EXERCISE OBJECTIVE –
Retype every line from the start of the entries below down to the line with "VOIR L'ORIGINAL", both ends included; skip the pictures.

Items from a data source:
- - -

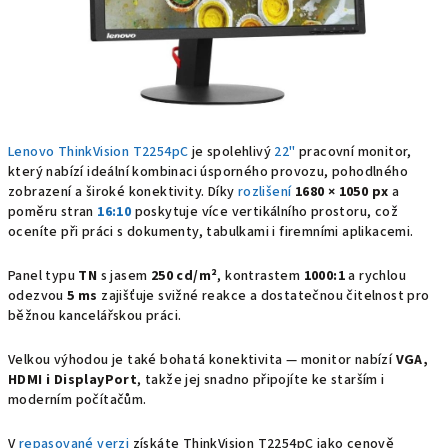
Lenovo ThinkVision T2254pC
je spolehlivý
22"
pracovní monitor,
který nabízí ideální kombinaci úsporného provozu, pohodlného
zobrazení a široké konektivity. Díky
rozlišení
1680 × 1050 px
a
poměru stran
16:10
poskytuje více vertikálního prostoru, což
oceníte při práci s dokumenty, tabulkami i firemními aplikacemi.
Panel typu
TN
s jasem
250 cd/m²
, kontrastem
1000:1
a rychlou
odezvou
5 ms
zajišťuje svižné reakce a dostatečnou čitelnost pro
běžnou kancelářskou práci.
Velkou výhodou je také bohatá konektivita — monitor nabízí
VGA,
HDMI i DisplayPort
, takže jej snadno připojíte ke starším i
moderním počítačům.
V
repasované verzi
získáte ThinkVision T2254pC jako cenově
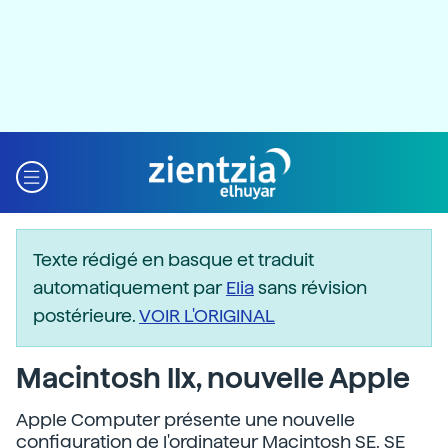
Texte rédigé en basque et traduit
automatiquement par
Elia
sans révision
postérieure.
VOIR L'ORIGINAL
Macintosh IIx, nouvelle Apple
Apple Computer présente une nouvelle
configuration de l'ordinateur Macintosh SE. SE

- - -

RESULT OF THIS TASK –
Lenovo ThinkVision T2254pC
je spolehlivý
22"
pracovní monitor,
který nabízí ideální kombinaci úsporného provozu, pohodlného
zobrazení a široké konektivity. Díky
rozlišení
1680 × 1050 px
a
poměru stran
16:10
poskytuje více vertikálního prostoru, což
oceníte při práci s dokumenty, tabulkami i firemními aplikacemi.
Panel typu
TN
s jasem
250 cd/m²
, kontrastem
1000:1
a rychlou
odezvou
5 ms
zajišťuje svižné reakce a dostatečnou čitelnost pro
běžnou kancelářskou práci.
Velkou výhodou je také bohatá konektivita — monitor nabízí
VGA,
HDMI i DisplayPort
, takže jej snadno připojíte ke starším i
moderním počítačům.
V
repasované verzi
získáte ThinkVision T2254pC jako cenově
Texte rédigé en basque et traduit
automatiquement par
Elia
sans révision
postérieure.
VOIR L'ORIGINAL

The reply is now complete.